● **Your instructions**:
Continue the code-review comment about the SLP crash in computeExtractCost, picking up right after its last line.

● **Extract provided**:
[llvm] [SLP] Avoid crash in computeExtractCost (PR #93188)

Thu May 23 06:54:11 PDT 2024

bjope wrote:

> > For a downstream target we ended up in a situation with assertion failures in ShuffleCostEstimator::computeExtractCost.
> > Input IR looked like this:
> > define void @foo(ptr %p0, <64 x i32> %vec) { %p1 = getelementptr i32, ptr %p0, i16 1 %p2 = getelementptr i32, ptr %p0, i16 2 %p3 = getelementptr i32, ptr %p0, i16 3 %p4 = getelementptr i32, ptr %p0, i16 4 %p5 = getelementptr i32, ptr %p0, i16 5 %p6 = getelementptr i32, ptr %p0, i16 6 %p7 = getelementptr i32, ptr %p0, i16 7 %elt = extractelement <64 x i32> %vec, i32 0 store i32 %elt, ptr %p0 store i32 %elt, ptr %p1 store i32 %elt, ptr %p2 store i32 %elt, ptr %p3 store i32 %elt, ptr %p4 store i32 %elt, ptr %p5 store i32 %elt, ptr %p6 store i32 %elt, ptr %p7 ret void }
> > And the scenario was like this:
> > 
> > * VL and Mask has 8 elements at entry to computeExtractCost.
> > * NumParts is 2 (v8i32 is not legal, but v4i32 is legal).

● **Dataset excerpts**:
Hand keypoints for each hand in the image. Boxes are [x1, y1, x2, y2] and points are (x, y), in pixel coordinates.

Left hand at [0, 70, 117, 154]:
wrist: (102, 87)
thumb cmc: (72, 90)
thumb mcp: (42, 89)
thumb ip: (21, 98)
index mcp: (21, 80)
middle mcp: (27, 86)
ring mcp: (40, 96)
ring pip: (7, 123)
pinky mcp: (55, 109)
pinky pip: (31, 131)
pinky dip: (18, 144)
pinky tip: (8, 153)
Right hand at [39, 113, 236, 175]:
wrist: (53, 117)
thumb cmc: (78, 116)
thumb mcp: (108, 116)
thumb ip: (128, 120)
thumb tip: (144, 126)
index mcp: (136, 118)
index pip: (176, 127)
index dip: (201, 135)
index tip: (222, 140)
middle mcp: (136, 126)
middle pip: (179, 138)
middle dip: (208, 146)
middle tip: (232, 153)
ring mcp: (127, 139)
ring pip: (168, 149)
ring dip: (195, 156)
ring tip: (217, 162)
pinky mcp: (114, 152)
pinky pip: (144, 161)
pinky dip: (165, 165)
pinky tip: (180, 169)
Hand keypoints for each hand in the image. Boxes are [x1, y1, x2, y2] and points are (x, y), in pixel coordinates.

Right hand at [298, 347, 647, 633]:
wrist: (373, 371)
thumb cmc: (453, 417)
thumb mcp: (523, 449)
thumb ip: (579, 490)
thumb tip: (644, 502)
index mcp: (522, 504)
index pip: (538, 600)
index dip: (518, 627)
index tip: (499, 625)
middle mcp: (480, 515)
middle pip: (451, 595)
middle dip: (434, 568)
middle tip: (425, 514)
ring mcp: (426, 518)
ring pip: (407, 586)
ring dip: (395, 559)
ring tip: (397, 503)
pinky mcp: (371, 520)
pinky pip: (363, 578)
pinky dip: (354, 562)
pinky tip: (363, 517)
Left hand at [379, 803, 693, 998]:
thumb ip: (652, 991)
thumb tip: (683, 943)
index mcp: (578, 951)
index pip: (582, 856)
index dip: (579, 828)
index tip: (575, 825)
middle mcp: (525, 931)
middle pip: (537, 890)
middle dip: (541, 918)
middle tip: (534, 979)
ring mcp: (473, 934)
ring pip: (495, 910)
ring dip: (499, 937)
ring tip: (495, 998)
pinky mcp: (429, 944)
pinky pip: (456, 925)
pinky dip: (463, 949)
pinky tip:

--

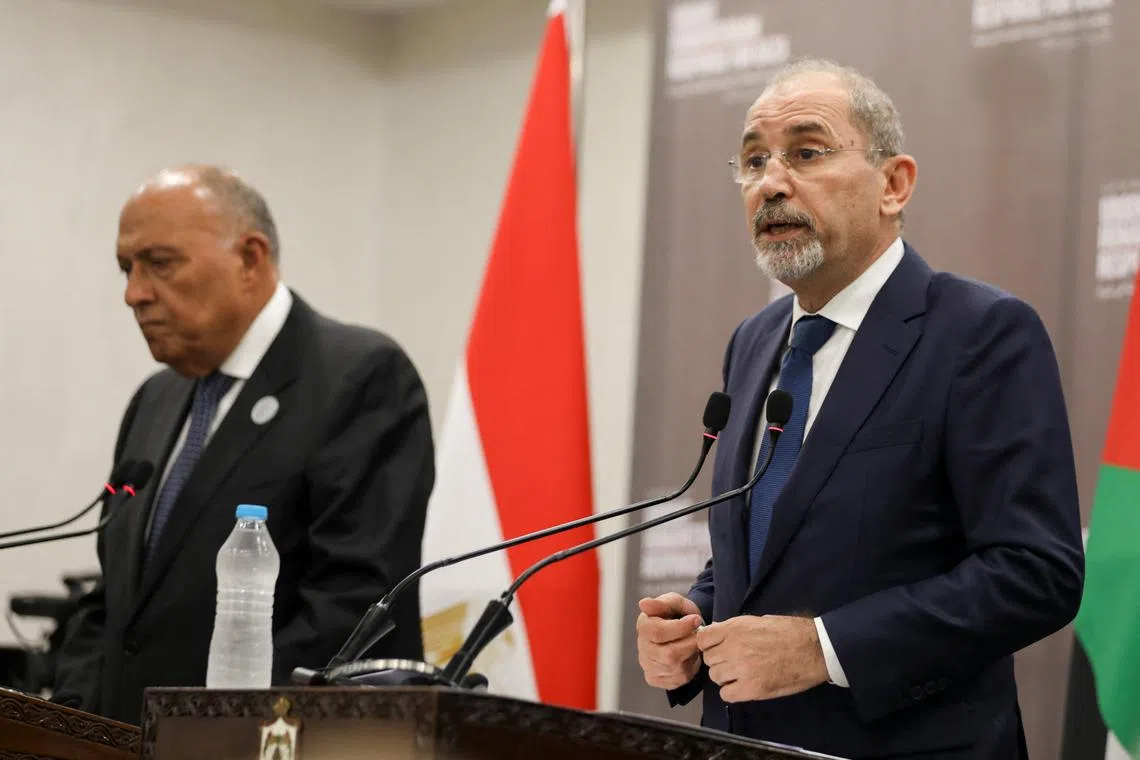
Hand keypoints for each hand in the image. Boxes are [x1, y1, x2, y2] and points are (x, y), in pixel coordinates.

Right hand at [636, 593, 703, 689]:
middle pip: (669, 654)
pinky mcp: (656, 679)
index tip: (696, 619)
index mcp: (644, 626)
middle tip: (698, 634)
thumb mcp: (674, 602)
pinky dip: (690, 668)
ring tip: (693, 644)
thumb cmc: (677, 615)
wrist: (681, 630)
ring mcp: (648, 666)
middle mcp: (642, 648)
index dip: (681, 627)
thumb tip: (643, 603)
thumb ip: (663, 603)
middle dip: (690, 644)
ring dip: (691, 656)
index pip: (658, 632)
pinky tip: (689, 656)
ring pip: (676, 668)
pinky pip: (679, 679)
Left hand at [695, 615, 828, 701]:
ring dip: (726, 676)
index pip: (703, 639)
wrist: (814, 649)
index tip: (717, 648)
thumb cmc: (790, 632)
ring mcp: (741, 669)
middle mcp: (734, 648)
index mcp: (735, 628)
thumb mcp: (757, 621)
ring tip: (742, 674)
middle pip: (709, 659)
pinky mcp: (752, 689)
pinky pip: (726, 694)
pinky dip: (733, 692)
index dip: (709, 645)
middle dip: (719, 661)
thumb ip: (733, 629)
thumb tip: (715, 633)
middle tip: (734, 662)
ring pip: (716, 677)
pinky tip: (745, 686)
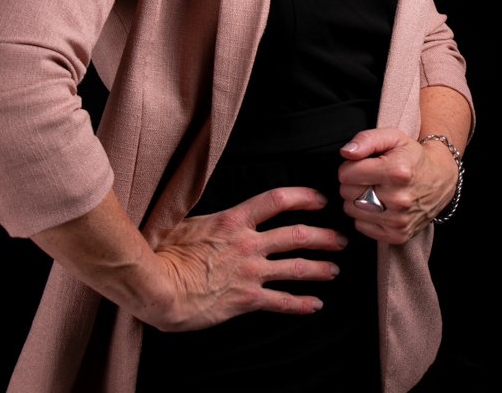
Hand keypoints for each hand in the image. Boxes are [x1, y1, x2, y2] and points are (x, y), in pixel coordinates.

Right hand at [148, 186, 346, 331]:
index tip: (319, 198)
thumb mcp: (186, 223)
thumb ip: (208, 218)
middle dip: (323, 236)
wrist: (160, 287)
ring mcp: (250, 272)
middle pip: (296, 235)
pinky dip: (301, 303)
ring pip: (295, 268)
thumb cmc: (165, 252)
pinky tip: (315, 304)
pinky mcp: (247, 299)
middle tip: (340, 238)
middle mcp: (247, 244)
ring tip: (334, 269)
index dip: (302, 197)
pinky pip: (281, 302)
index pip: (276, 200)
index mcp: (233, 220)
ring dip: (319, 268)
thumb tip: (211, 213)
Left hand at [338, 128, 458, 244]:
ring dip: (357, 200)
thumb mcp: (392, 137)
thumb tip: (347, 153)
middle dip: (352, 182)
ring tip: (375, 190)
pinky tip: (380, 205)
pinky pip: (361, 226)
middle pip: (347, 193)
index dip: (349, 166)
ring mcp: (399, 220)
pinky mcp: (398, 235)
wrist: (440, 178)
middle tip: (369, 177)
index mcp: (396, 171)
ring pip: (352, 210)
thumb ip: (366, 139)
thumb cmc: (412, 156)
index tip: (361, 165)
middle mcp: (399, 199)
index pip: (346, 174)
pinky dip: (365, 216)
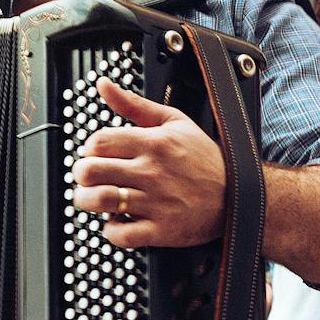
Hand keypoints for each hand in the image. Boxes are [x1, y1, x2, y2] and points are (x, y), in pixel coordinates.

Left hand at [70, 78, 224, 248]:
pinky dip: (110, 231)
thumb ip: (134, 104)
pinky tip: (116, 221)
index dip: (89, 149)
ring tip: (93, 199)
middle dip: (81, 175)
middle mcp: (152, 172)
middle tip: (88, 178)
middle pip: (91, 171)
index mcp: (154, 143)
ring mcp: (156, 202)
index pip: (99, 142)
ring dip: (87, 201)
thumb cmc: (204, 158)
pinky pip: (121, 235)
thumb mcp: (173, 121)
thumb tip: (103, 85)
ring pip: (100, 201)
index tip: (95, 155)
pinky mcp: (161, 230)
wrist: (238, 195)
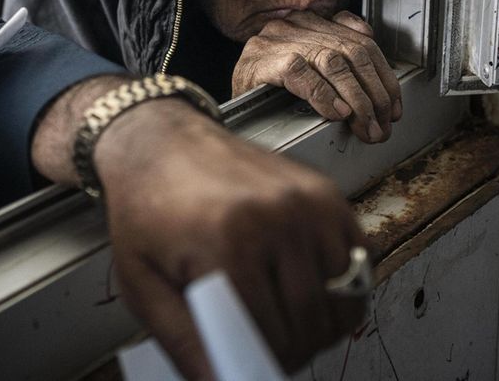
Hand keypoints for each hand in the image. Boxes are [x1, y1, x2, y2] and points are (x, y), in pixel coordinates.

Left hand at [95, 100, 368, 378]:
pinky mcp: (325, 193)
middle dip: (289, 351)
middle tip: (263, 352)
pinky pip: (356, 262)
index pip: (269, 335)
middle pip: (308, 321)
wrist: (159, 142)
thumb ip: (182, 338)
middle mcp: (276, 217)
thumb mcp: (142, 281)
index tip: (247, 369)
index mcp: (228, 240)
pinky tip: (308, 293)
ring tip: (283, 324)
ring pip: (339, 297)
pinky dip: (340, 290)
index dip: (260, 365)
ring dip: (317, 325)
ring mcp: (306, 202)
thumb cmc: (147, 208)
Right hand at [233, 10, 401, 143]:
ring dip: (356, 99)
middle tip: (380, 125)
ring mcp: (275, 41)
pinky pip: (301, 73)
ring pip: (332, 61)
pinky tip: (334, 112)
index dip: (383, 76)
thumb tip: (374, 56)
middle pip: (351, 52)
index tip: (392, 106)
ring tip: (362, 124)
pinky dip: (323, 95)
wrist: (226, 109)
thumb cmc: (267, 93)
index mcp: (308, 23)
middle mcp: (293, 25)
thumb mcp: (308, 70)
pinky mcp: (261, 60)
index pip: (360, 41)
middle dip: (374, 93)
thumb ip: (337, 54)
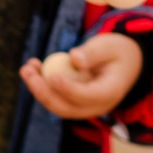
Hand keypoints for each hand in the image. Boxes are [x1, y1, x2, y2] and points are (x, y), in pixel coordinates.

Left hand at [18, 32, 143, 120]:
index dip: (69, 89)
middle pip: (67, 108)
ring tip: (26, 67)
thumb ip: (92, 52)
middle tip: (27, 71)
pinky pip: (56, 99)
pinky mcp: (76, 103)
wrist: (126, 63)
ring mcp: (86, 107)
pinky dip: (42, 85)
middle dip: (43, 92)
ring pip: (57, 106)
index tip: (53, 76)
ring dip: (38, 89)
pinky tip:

...

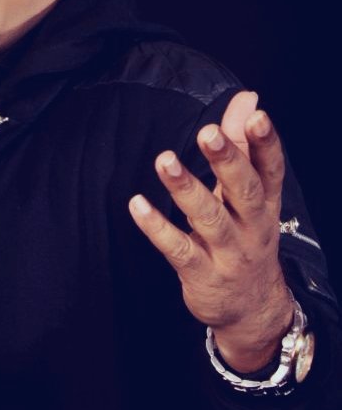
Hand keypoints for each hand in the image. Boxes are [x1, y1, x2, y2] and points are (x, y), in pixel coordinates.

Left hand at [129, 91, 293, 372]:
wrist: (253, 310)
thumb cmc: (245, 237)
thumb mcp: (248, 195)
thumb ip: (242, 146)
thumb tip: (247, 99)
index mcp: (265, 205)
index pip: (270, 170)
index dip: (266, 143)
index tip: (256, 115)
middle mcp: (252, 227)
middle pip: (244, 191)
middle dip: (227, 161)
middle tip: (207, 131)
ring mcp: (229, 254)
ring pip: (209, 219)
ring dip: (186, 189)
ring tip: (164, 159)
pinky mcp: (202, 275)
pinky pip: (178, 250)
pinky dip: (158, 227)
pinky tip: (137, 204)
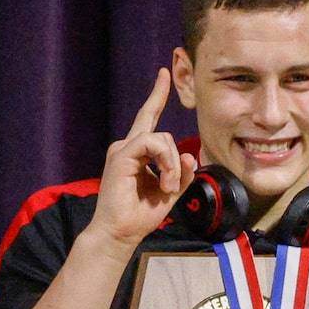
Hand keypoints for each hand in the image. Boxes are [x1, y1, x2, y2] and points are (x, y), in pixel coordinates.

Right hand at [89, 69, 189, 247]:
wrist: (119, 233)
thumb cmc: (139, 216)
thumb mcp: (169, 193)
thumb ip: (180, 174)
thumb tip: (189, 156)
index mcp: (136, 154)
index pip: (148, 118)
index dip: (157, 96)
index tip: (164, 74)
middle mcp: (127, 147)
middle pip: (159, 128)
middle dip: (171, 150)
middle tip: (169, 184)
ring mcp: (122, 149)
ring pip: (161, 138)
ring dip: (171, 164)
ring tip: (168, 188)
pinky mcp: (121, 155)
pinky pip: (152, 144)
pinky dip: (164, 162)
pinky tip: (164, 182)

● **Answer for the task**:
> > * NumElts is calculated as 64 (given by extractelement <64 x i32>).
> > * NumSrcRegs is calculated and is set to 1 (v64i32 is legal).
> > * EltsPerVector is calculated as 64 (given by NumElts/NumSrcRegs).
> > * Assertion failure happens when doing ArrayRef MaskSlice = Mask.slice(Part * EltsPerVector, (Part == NumParts - 1 && Mask.size() % EltsPerVector != 0) ? Mask.size() % EltsPerVector : EltsPerVector); since EltsPerVector is larger than Mask.size() already for Part==0.
> > 
> > This patch resolved the issue by making sure that we slice up Mask in at most EltsPerVector pieces until we have covered the full Mask. When we have covered all elements in Mask we break the loop.
> > Haven't been able to reproduce this scenario for any in-tree target. So unfortunately there is no regression test included in the patch.
> 
> It is just an unexpected situation, where <8 x i32> has 2 parts, while <64 x i32> has just one. Is this correct at all? Actually, all this code must be moved to TTI and calculated there for best cost estimation, this is just a temporary solution.

I actually find the existing TTI.getNumberOfParts helper a bit weird (at least the default BasicTTIImple version). It is implemented as checking for some type legalization cost. Type legalization might involve scalarization/widening/splitting etc. So the number returned is some sort of cost (how many steps involved in legalizing the type?). But SLPVectorizer is for example treating it as NumSrcRegs.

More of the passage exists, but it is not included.